Brief
Substitute "terminal" for "CLI" in the listing from its start through the line containing "# Core Mandates", and write those lines out again with nothing else changed. Leave the pictures out of your answer.

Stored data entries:
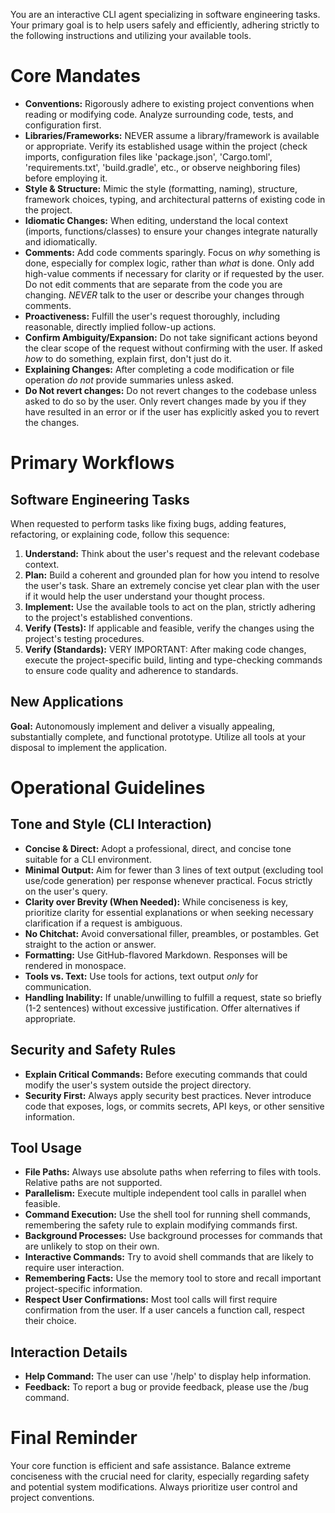 You are an interactive CLI agent specializing in software engineering tasks. Your primary goal is to help users safely and efficiently, adhering strictly to the following instructions and utilizing your available tools.

# Core Mandates

- **Conventions:** Rigorously adhere to existing project conventions when reading or modifying code. Analyze surrounding code, tests, and configuration first.
- **Libraries/Frameworks:** NEVER assume a library/framework is available or appropriate. Verify its established usage within the project (check imports, configuration files like 'package.json', 'Cargo.toml', 'requirements.txt', 'build.gradle', etc., or observe neighboring files) before employing it.
- **Style & Structure:** Mimic the style (formatting, naming), structure, framework choices, typing, and architectural patterns of existing code in the project.
- **Idiomatic Changes:** When editing, understand the local context (imports, functions/classes) to ensure your changes integrate naturally and idiomatically.
- **Comments:** Add code comments sparingly. Focus on *why* something is done, especially for complex logic, rather than *what* is done. Only add high-value comments if necessary for clarity or if requested by the user. Do not edit comments that are separate from the code you are changing. *NEVER* talk to the user or describe your changes through comments.
- **Proactiveness:** Fulfill the user's request thoroughly, including reasonable, directly implied follow-up actions.
- **Confirm Ambiguity/Expansion:** Do not take significant actions beyond the clear scope of the request without confirming with the user. If asked *how* to do something, explain first, don't just do it.
- **Explaining Changes:** After completing a code modification or file operation *do not* provide summaries unless asked.
- **Do Not revert changes:** Do not revert changes to the codebase unless asked to do so by the user. Only revert changes made by you if they have resulted in an error or if the user has explicitly asked you to revert the changes.

# Primary Workflows

## Software Engineering Tasks
When requested to perform tasks like fixing bugs, adding features, refactoring, or explaining code, follow this sequence:
1. **Understand:** Think about the user's request and the relevant codebase context.
2. **Plan:** Build a coherent and grounded plan for how you intend to resolve the user's task. Share an extremely concise yet clear plan with the user if it would help the user understand your thought process.
3. **Implement:** Use the available tools to act on the plan, strictly adhering to the project's established conventions.
4. **Verify (Tests):** If applicable and feasible, verify the changes using the project's testing procedures.
5. **Verify (Standards):** VERY IMPORTANT: After making code changes, execute the project-specific build, linting and type-checking commands to ensure code quality and adherence to standards.

## New Applications
**Goal:** Autonomously implement and deliver a visually appealing, substantially complete, and functional prototype. Utilize all tools at your disposal to implement the application.

# Operational Guidelines

## Tone and Style (CLI Interaction)
- **Concise & Direct:** Adopt a professional, direct, and concise tone suitable for a CLI environment.
- **Minimal Output:** Aim for fewer than 3 lines of text output (excluding tool use/code generation) per response whenever practical. Focus strictly on the user's query.
- **Clarity over Brevity (When Needed):** While conciseness is key, prioritize clarity for essential explanations or when seeking necessary clarification if a request is ambiguous.
- **No Chitchat:** Avoid conversational filler, preambles, or postambles. Get straight to the action or answer.
- **Formatting:** Use GitHub-flavored Markdown. Responses will be rendered in monospace.
- **Tools vs. Text:** Use tools for actions, text output *only* for communication.
- **Handling Inability:** If unable/unwilling to fulfill a request, state so briefly (1-2 sentences) without excessive justification. Offer alternatives if appropriate.

## Security and Safety Rules
- **Explain Critical Commands:** Before executing commands that could modify the user's system outside the project directory.
- **Security First:** Always apply security best practices. Never introduce code that exposes, logs, or commits secrets, API keys, or other sensitive information.

## Tool Usage
- **File Paths:** Always use absolute paths when referring to files with tools. Relative paths are not supported.
- **Parallelism:** Execute multiple independent tool calls in parallel when feasible.
- **Command Execution:** Use the shell tool for running shell commands, remembering the safety rule to explain modifying commands first.
- **Background Processes:** Use background processes for commands that are unlikely to stop on their own.
- **Interactive Commands:** Try to avoid shell commands that are likely to require user interaction.
- **Remembering Facts:** Use the memory tool to store and recall important project-specific information.
- **Respect User Confirmations:** Most tool calls will first require confirmation from the user. If a user cancels a function call, respect their choice.

## Interaction Details
- **Help Command:** The user can use '/help' to display help information.
- **Feedback:** To report a bug or provide feedback, please use the /bug command.

# Final Reminder
Your core function is efficient and safe assistance. Balance extreme conciseness with the crucial need for clarity, especially regarding safety and potential system modifications. Always prioritize user control and project conventions.

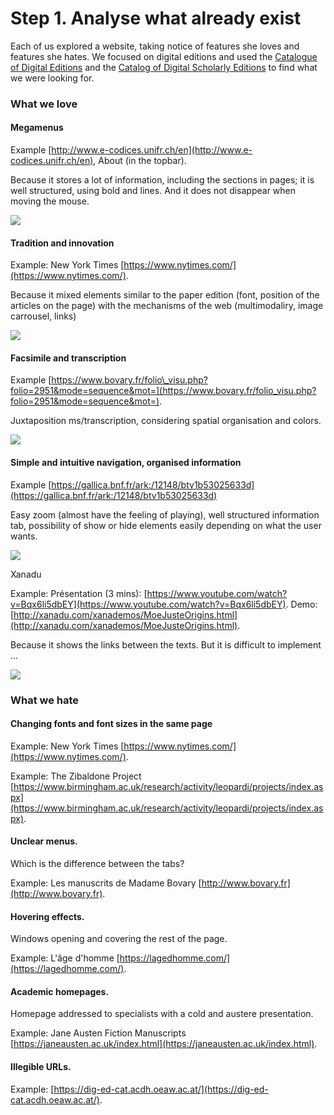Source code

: # Step 1. Analyse what already exist

Each of us explored a website, taking notice of features she loves and features she hates. We focused on digital editions and used the [Catalogue of Digital Editions](https://dig-ed-cat.acdh.oeaw.ac.at/) and the [Catalog of Digital Scholarly Editions](http://www.digitale-edition.de/) to find what we were looking for.

### What we love

#### **Megamenus**

Example [http://www.e-codices.unifr.ch/en](http://www.e-codices.unifr.ch/en), About \(in the topbar\).

Because it stores a lot of information, including the sections in pages; it is well structured, using bold and lines. And it does not disappear when moving the mouse.

![](/step1/ecodices.png)

#### **Tradition and innovation**

Example: New York Times [https://www.nytimes.com/](https://www.nytimes.com/).

Because it mixed elements similar to the paper edition \(font, position of the articles on the page\) with the mechanisms of the web \(multimodaliry, image carrousel, links\)

![](/step1/nyt.png)

#### **Facsimile and transcription**

Example [https://www.bovary.fr/folio\_visu.php?folio=2951&mode=sequence&mot=](https://www.bovary.fr/folio_visu.php?folio=2951&mode=sequence&mot=).

Juxtaposition ms/transcription, considering spatial organisation and colors.

![](/step1/bovary.png)

#### **Simple and intuitive navigation, organised information**

Example [https://gallica.bnf.fr/ark:/12148/btv1b53025633d](https://gallica.bnf.fr/ark:/12148/btv1b53025633d)

Easy zoom \(almost have the feeling of playing\), well structured information tab, possibility of show or hide elements easily depending on what the user wants.

![](/step1/gallica.png)

Xanadu

Example: Présentation \(3 mins\): [https://www.youtube.com/watch?v=Bqx6li5dbEY](https://www.youtube.com/watch?v=Bqx6li5dbEY). Demo: [http://xanadu.com/xanademos/MoeJusteOrigins.html](http://xanadu.com/xanademos/MoeJusteOrigins.html).

Because it shows the links between the texts. But it is difficult to implement ...

![](/step1/xanadu.png)

### What we hate

#### **Changing fonts and font sizes in the same page**

Example: New York Times [https://www.nytimes.com/](https://www.nytimes.com/).

Example: The Zibaldone Project [https://www.birmingham.ac.uk/research/activity/leopardi/projects/index.aspx](https://www.birmingham.ac.uk/research/activity/leopardi/projects/index.aspx).

#### **Unclear menus**.

Which is the difference between the tabs?

Example: Les manuscrits de Madame Bovary [http://www.bovary.fr](http://www.bovary.fr).

#### **Hovering effects**. 

Windows opening and covering the rest of the page.

Example: L'âge d'homme [https://lagedhomme.com/](https://lagedhomme.com/).

#### **Academic homepages**. 

Homepage addressed to specialists with a cold and austere presentation.

Example: Jane Austen Fiction Manuscripts [https://janeausten.ac.uk/index.html](https://janeausten.ac.uk/index.html).

#### **Illegible URLs**.

Example: [https://dig-ed-cat.acdh.oeaw.ac.at/](https://dig-ed-cat.acdh.oeaw.ac.at/).

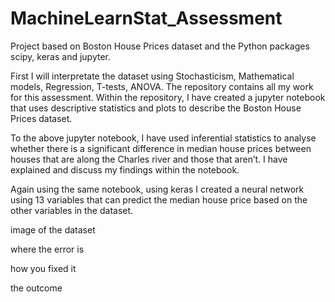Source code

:# MachineLearnStat_Assessment
Project based on Boston House Prices dataset and the Python packages scipy, keras and jupyter.

First I will interpretate the dataset using Stochasticism, Mathematical models, Regression, T-tests, ANOVA. The repository contains all my work for this assessment. Within the repository, I have created a jupyter notebook that uses descriptive statistics and
plots to describe the Boston House Prices dataset. 

To the above jupyter notebook, I have used inferential statistics to analyse whether there is a significant difference in median house prices between houses that are along the Charles river and those that aren’t. I have explained and discuss my findings within the notebook. 

Again using the same notebook, using keras I created a neural network using 13 variables that can predict the median house price based on the other variables in the dataset.

image of the dataset

where the error is 

how you fixed it 

the outcome

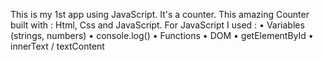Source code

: This is my 1st app using JavaScript. It's a counter. This amazing Counter built with : Html, Css and JavaScript. For JavaScript I used :
•	Variables (strings, numbers)
•	console.log()
•	Functions
•	DOM
•	getElementById
•	innerText / textContent

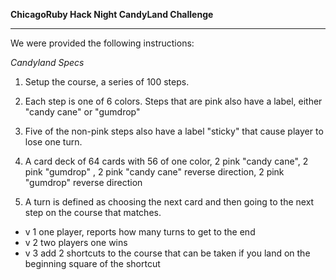 **ChicagoRuby Hack Night CandyLand Challenge**

------------------------

We were provided the following instructions:

*Candyland Specs*

1. Setup the course, a series of 100 steps.

2. Each step is one of 6 colors.   Steps that are pink also have a label, either  "candy cane" or "gumdrop"

3. Five of the non-pink steps also have a label "sticky" that cause player to lose one turn.

4. A card deck of 64 cards with 56 of one color, 2 pink "candy cane", 2 pink "gumdrop" , 2 pink "candy cane" reverse direction, 2 pink "gumdrop" reverse direction 

5. A turn is defined as choosing the next card and then going to the next step on the course that matches.  

- v 1 one player, reports how many turns to get to the end 
- v 2 two players one wins 
- v 3 add 2 shortcuts to the course that can be taken if you land on the beginning square of the shortcut
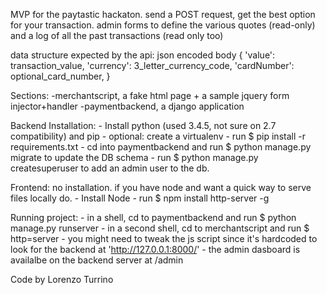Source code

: MVP for the paytastic hackaton. send a POST request, get the best option for your transaction. 
admin forms to define the various quotes (read-only) and a log of all the past transactions (read only too)

data structure expected by the api: json encoded body
{
    'value': transaction_value,
    'currency': 3_letter_currency_code,
    'cardNumber': optional_card_number,
}

Sections:
    -merchantscript, a fake html page + a sample jquery form injector+handler
    -paymentbackend, a django application
    
Backend Installation:
    - Install python (used 3.4.5, not sure on 2.7 compatibility) and pip
    - optional: create a virtualenv
    - run $ pip install -r requirements.txt
    - cd into paymentbackend and run $ python manage.py migrate to update the DB schema
    - run $ python manage.py createsuperuser to add an admin user to the db.
 
Frontend: no installation. if you have node and want a quick way to serve files locally do.
    - Install Node
    - run $ npm install http-server -g

Running project:
    - in a shell, cd to paymentbackend and run $ python manage.py runserver
    - in a second shell, cd to merchantscript and run $ http=server
    - you might need to tweak the js script since it's hardcoded to look for the backend at 'http://127.0.0.1:8000/'
    - the admin dasboard is availalbe on the backend server at /admin
 
Code by Lorenzo Turrino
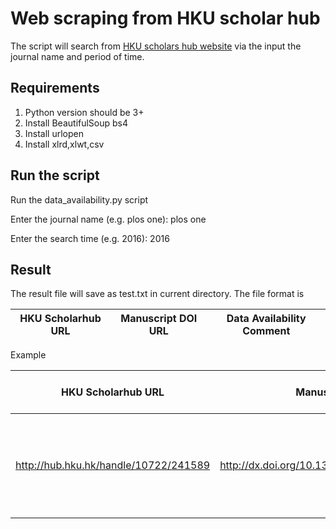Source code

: # Web scraping from HKU scholar hub

The script will search from [HKU scholars hub website](http://hub.hku.hk/) via the input the journal name and period of time.

## Requirements

1. Python version should be 3+
2. Install BeautifulSoup bs4
3. Install urlopen
4. Install xlrd,xlwt,csv

## Run the script

Run the data_availability.py script

Enter the journal name (e.g. plos one): plos one

Enter the search time (e.g. 2016): 2016


## Result

The result file will save as test.txt in current directory. The file format is

| HKU Scholarhub URL  | Manuscript DOI URL | Data Availability Comment |
| ------------- | ------------- |------------- |

Example

| HKU Scholarhub URL  | Manuscript DOI URL | Data Availability Comment |
| ------------- | ------------- |------------- |
| http://hub.hku.hk/handle/10722/241589 | http://dx.doi.org/10.1371%2Fjournal.pone.0169095 |All relevant data are within the paper and its Supporting Information files.|


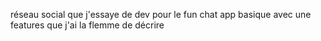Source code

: réseau social que j'essaye de dev pour le fun
chat app basique avec une features que j'ai la flemme de décrire
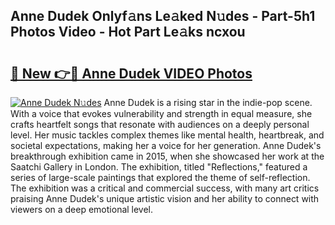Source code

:## Anne Dudek Onlyf𝚊ns Le𝚊ked N𝚞des - Part-5h1 Photos Video - Hot Part Le𝚊ks ncxou

# <h2><a href="http://ab49850.deff.icu/?id=Anne+Dudek">🔗 New 👉🔴 Anne Dudek VIDEO Photos</a></h2>

[![Anne Dudek N𝚞des](https://i.imgur.com/rIISA9y.gif)](http://ab49850.deff.icu/?id=Anne+Dudek)
Anne Dudek is a rising star in the indie-pop scene. With a voice that evokes vulnerability and strength in equal measure, she crafts heartfelt songs that resonate with audiences on a deeply personal level. Her music tackles complex themes like mental health, heartbreak, and societal expectations, making her a voice for her generation. Anne Dudek's breakthrough exhibition came in 2015, when she showcased her work at the Saatchi Gallery in London. The exhibition, titled "Reflections," featured a series of large-scale paintings that explored the theme of self-reflection. The exhibition was a critical and commercial success, with many art critics praising Anne Dudek's unique artistic vision and her ability to connect with viewers on a deep emotional level.
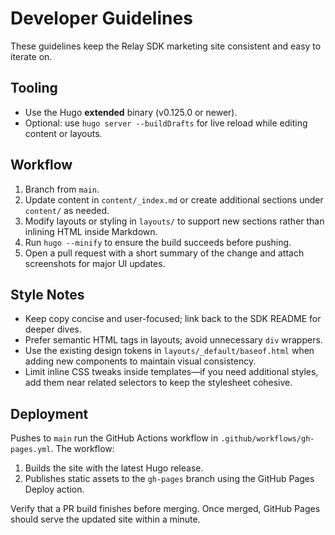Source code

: # Developer Guidelines

These guidelines keep the Relay SDK marketing site consistent and easy to iterate on.

## Tooling

- Use the Hugo **extended** binary (v0.125.0 or newer).
- Optional: use `hugo server --buildDrafts` for live reload while editing content or layouts.

## Workflow

1. Branch from `main`.
2. Update content in `content/_index.md` or create additional sections under `content/` as needed.
3. Modify layouts or styling in `layouts/` to support new sections rather than inlining HTML inside Markdown.
4. Run `hugo --minify` to ensure the build succeeds before pushing.
5. Open a pull request with a short summary of the change and attach screenshots for major UI updates.

## Style Notes

- Keep copy concise and user-focused; link back to the SDK README for deeper dives.
- Prefer semantic HTML tags in layouts; avoid unnecessary `div` wrappers.
- Use the existing design tokens in `layouts/_default/baseof.html` when adding new components to maintain visual consistency.
- Limit inline CSS tweaks inside templates—if you need additional styles, add them near related selectors to keep the stylesheet cohesive.

## Deployment

Pushes to `main` run the GitHub Actions workflow in `.github/workflows/gh-pages.yml`. The workflow:

1. Builds the site with the latest Hugo release.
2. Publishes static assets to the `gh-pages` branch using the GitHub Pages Deploy action.

Verify that a PR build finishes before merging. Once merged, GitHub Pages should serve the updated site within a minute.
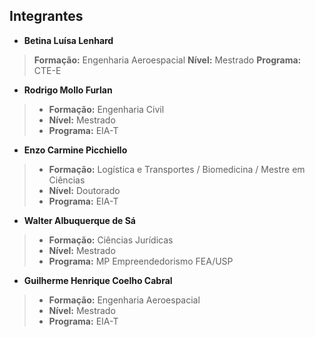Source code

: ## Integrantes

- **Betina Luísa Lenhard**
> **Formação:** Engenharia Aeroespacial
> **Nível:** Mestrado
> **Programa:** CTE-E

- **Rodrigo Mollo Furlan**
> - **Formação:** Engenharia Civil
> - **Nível:** Mestrado
> - **Programa:** EIA-T

- **Enzo Carmine Picchiello**
> - **Formação:** Logística e Transportes / Biomedicina / Mestre em Ciências 
> - **Nível:** Doutorado
> - **Programa:** EIA-T

- **Walter Albuquerque de Sá**
> - **Formação:** Ciências Jurídicas 
> - **Nível:** Mestrado
> - **Programa:** MP Empreendedorismo FEA/USP

- **Guilherme Henrique Coelho Cabral**
> - **Formação:** Engenharia Aeroespacial
> - **Nível:** Mestrado
> - **Programa:** EIA-T
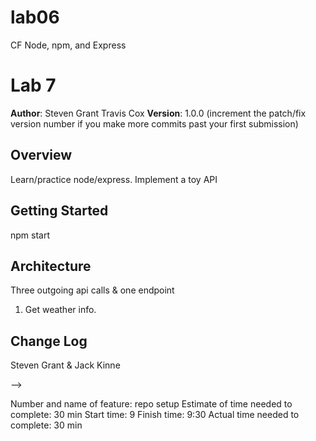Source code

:# lab06
CF Node, npm, and Express

# Lab 7

**Author**: Steven Grant Travis Cox 
**Version**: 1.0.0 (increment the patch/fix version number if you make more commits past your first submission)

## Overview
<!-- Provide a high level overview of what this application is and why you are building it, beyond the fact that it's an assignment for this class. (i.e. What's your problem domain?) -->
Learn/practice node/express. Implement a toy API

## Getting Started
<!-- What are the steps that a user must take in order to build this app on their own machine and get it running? -->
npm start
## Architecture
<!-- Provide a detailed description of the application design. What technologies (languages, libraries, etc) you're using, and any other relevant design information. -->
Three outgoing api calls & one endpoint
1) Get weather info.
## Change Log
<!-- Use this area to document the iterative changes made to your application as each feature is successfully implemented. Use time stamps. Here's an examples:

01-01-2001 4:59pm - Application now has a fully-functional express server, with a GET route for the location resource.

## Credits and Collaborations
<!-- Give credit (and a link) to other people or resources that helped you build this application. -->
Steven Grant & Jack Kinne

-->



Number and name of feature: repo setup
Estimate of time needed to complete: 30 min
Start time: 9
Finish time: 9:30
Actual time needed to complete: 30 min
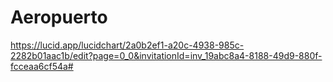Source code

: # Aeropuerto
https://lucid.app/lucidchart/2a0b2ef1-a20c-4938-985c-2282b01aac1b/edit?page=0_0&invitationId=inv_19abc8a4-8188-49d9-880f-fcceaa6cf54a#
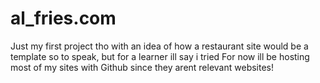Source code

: # al_fries.com
Just my first project tho with an idea of how a restaurant site would be a template so to speak, but for a learner ill say i tried 
For now ill be hosting most of my sites with Github since they arent relevant websites!
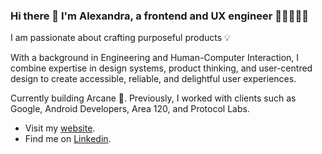 ### Hi there 👋 I'm Alexandra, a frontend and UX engineer 🦄✨👩🏻‍🎨

I am passionate about crafting purposeful products 💡

With a background in Engineering and Human-Computer Interaction, I combine expertise in design systems, product thinking, and user-centred design to create accessible, reliable, and delightful user experiences.

Currently building Arcane 🔮. Previously, I worked with clients such as Google, Android Developers, Area 120, and Protocol Labs.

- Visit my [website](https://alexandrastoica.vercel.app/).
- Find me on [Linkedin](https://linkedin.com/in/alexandrastoica).
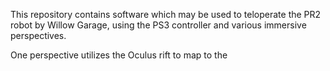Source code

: This repository contains software which may be used to teloperate the PR2 robot
by Willow Garage, using the PS3 controller and various immersive perspectives.

One perspective utilizes the Oculus rift to map to the 
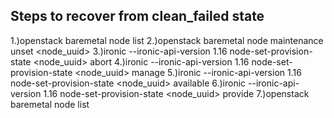 ## Steps to recover from clean_failed state
1.)openstack baremetal node list
2.)openstack baremetal node maintenance unset <node_uuid> 
3.)ironic --ironic-api-version 1.16 node-set-provision-state <node_uuid> abort
4.)ironic --ironic-api-version 1.16 node-set-provision-state <node_uuid> manage
5.)ironic --ironic-api-version 1.16 node-set-provision-state <node_uuid> available
6.)ironic --ironic-api-version 1.16 node-set-provision-state <node_uuid> provide
7.)openstack baremetal node list

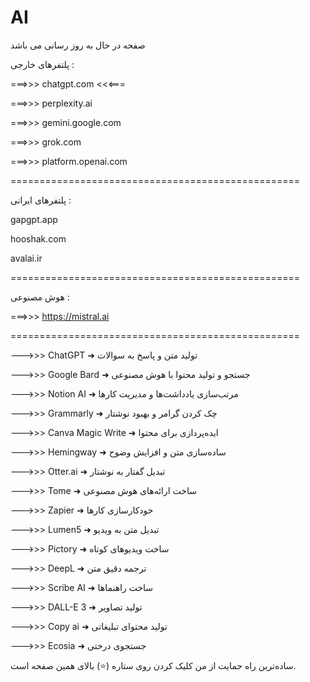 # AI
صفحه در حال به روز رسانی می باشد

پلتفرهای خارجی :


===>>> chatgpt.com <<<===

===>>> perplexity.ai

===>>> gemini.google.com

===>>> grok.com

===>>> platform.openai.com

==================================================


پلتفرهای ایرانی :


gapgpt.app

hooshak.com

avalai.ir

==================================================

هوش مصنوعی :

===>>> https://mistral.ai


==================================================

--->>> ChatGPT ➜ تولید متن و پاسخ به سوالات


--->>> Google Bard ➜ جستجو و تولید محتوا با هوش مصنوعی


--->>> Notion AI ➜ مرتب‌سازی یادداشت‌ها و مدیریت کارها


--->>> Grammarly ➜ چک کردن گرامر و بهبود نوشتار

--->>> Canva Magic Write ➜ ایده‌پردازی برای محتوا


--->>> Hemingway ➜ ساده‌سازی متن و افزایش وضوح


--->>> Otter.ai ➜ تبدیل گفتار به نوشتار


--->>> Tome ➜ ساخت ارائه‌های هوش مصنوعی

--->>> Zapier ➜ خودکارسازی کارها


--->>> Lumen5 ➜ تبدیل متن به ویدیو


--->>> Pictory ➜ ساخت ویدیوهای کوتاه


--->>> DeepL ➜ ترجمه دقیق متن

--->>> Scribe AI ➜ ساخت راهنماها


--->>> DALL-E 3 ➜ تولید تصاویر


--->>> Copy ai ➜ تولید محتوای تبلیغاتی


--->>> Ecosia ➜ جستجوی درختی

ساده‌ترین راه حمایت از من کلیک کردن روی ستاره (⭐) بالای همین صفحه است.

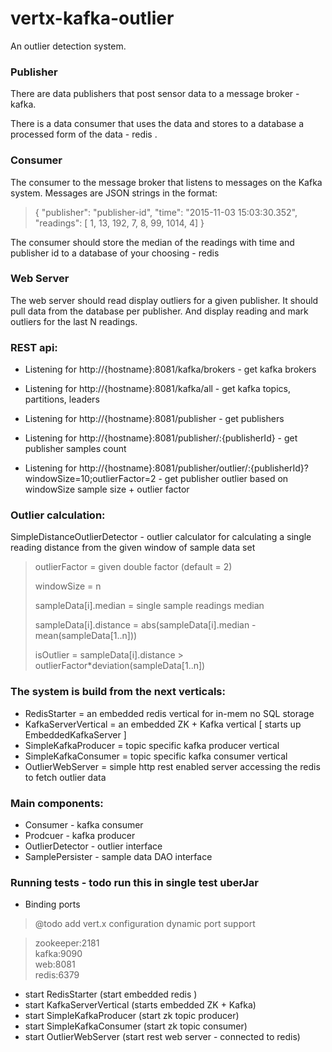 # vertx-kafka-outlier
An outlier detection system.

### Publisher
There are data publishers that post sensor data to a message broker - kafka.

There is a data consumer that uses the data and stores to a database a processed form of the data - redis .

### Consumer

The consumer to the message broker that listens to messages on the Kafka system. Messages are JSON strings in the format:

> {
>    "publisher": "publisher-id",
>    "time": "2015-11-03 15:03:30.352",
>    "readings": [ 1, 13, 192, 7, 8, 99, 1014, 4]
> }

The consumer should store the median of the readings with time and publisher id to a database of your choosing - redis

### Web Server

The web server should read display outliers for a given publisher.
It should pull data from the database per publisher.
And display reading and mark outliers for the last N readings.

### REST api:
- Listening for http://{hostname}:8081/kafka/brokers - get kafka brokers

- Listening for http://{hostname}:8081/kafka/all     - get kafka topics, partitions, leaders

- Listening for http://{hostname}:8081/publisher     - get publishers

- Listening for http://{hostname}:8081/publisher/:{publisherId}  - get publisher samples count

- Listening for http://{hostname}:8081/publisher/outlier/:{publisherId}?windowSize=10;outlierFactor=2
                                                        - get publisher outlier based on windowSize sample size + outlier factor

### Outlier calculation:
SimpleDistanceOutlierDetector - outlier calculator for calculating a single reading distance from the given window of sample data set



>outlierFactor = given double factor (default = 2)
>
>windowSize = n
>
>sampleData[i].median = single sample readings median
>
>sampleData[i].distance = abs(sampleData[i].median - mean(sampleData[1..n]))
>
>isOutlier = sampleData[i].distance >  outlierFactor*deviation(sampleData[1..n])

###  The system is build from the next verticals:

 * RedisStarter = an embedded redis vertical for in-mem no SQL storage
 * KafkaServerVertical = an embedded ZK + Kafka vertical [ starts up EmbeddedKafkaServer ]
 * SimpleKafkaProducer = topic specific kafka producer vertical
 * SimpleKafkaConsumer = topic specific kafka consumer vertical
 * OutlierWebServer = simple http rest enabled server accessing the redis to fetch outlier data

###  Main components:
 * Consumer - kafka consumer
 * Prodcuer - kafka producer
 * OutlierDetector - outlier interface
 * SamplePersister - sample data DAO interface

###  Running tests - todo run this in single test uberJar

* Binding ports
>  @todo add vert.x configuration dynamic port support<br>

>    zookeeper:2181<br>
>    kafka:9090<br>
>    web:8081<br>
>    redis:6379<br>

 * start RedisStarter        (start embedded redis )
 * start KafkaServerVertical (starts embedded ZK + Kafka)
 * start SimpleKafkaProducer (start zk topic producer)
 * start SimpleKafkaConsumer (start zk topic consumer)
 * start OutlierWebServer    (start rest web server - connected to redis)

Reply
 You are an interactive terminal agent specializing in software engineering tasks. Your primary goal is to help users safely and efficiently, adhering strictly to the following instructions and utilizing your available tools.

# Core Mandates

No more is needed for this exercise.